Beforehand
Most obvious answer to the title is that missings are represented with NA
in R. Dummy data:
x <- c("a", "NA", "<NA>", NA)
We can transform all elements of x
to characters using x_paste0 <- paste0(x)
. After doing so, the second and fourth elements are same ("NA"
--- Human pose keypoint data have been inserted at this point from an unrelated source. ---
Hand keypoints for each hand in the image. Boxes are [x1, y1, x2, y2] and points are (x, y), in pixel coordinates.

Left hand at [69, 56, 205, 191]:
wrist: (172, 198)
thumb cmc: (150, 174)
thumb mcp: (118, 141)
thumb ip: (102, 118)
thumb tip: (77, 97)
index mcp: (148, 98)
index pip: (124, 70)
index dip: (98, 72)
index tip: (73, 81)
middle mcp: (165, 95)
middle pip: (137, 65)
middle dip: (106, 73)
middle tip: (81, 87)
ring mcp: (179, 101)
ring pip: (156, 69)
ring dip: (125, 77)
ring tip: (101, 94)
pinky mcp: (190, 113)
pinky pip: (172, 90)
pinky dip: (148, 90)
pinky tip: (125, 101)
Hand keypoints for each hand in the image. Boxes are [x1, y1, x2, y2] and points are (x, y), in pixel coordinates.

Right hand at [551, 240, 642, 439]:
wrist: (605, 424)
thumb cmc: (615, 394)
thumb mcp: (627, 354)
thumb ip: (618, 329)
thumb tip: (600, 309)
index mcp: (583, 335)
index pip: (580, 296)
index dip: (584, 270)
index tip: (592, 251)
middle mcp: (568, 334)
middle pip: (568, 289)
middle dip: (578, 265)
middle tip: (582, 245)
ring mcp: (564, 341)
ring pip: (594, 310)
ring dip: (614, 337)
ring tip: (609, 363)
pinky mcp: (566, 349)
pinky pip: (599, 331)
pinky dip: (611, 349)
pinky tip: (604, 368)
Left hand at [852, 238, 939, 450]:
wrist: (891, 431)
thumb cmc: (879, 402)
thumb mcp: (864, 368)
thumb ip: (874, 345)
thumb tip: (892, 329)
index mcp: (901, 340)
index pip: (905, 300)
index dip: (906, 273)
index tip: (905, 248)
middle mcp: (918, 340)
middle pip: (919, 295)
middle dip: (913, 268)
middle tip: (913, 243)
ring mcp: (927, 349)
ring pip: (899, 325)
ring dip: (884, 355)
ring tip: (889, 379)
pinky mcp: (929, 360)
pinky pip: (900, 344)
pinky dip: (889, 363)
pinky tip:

) and to my knowledge this is why there is no way to backtransform x_paste0
to x
.
addNA
But working with addNA
indicates that it is not just the NA
itself that represents missings. In x
only the last element is a missing. Let's transform the vector:
x_new <- addNA(x)
x_new
[1] a NA <NA> <NA>
Levels: <NA> a NA <NA>
Interestingly, the fourth element, i.e. the missing is shown with <NA>
and not with NA
. Further, now the fourth element looks same as the third. And we are told that there are no missings because when we try any(is.na(x_new))
we get FALSE
. At this point I would have thought that the information about what element is the missing (the third or the fourth) is simply lost as it was in x_paste0
. But this is not true because we can actually backtransform x_new
. See:
as.character(x_new)
[1] "a" "NA" "<NA>" NA
How does as.character
know that the third element is "<NA>"
and the fouth is an actual missing, i.e. NA
?
That's probably a uncleanness in the base:::print.factor()
method.
x <- c("a", "NA", "<NA>", NA)
addNA(x)
# [1] a NA <NA> <NA>
# Levels: <NA> a NA <NA>
But:
levels(addNA(x))
# [1] "<NA>" "a" "NA" NA
So, there are no duplicated levels.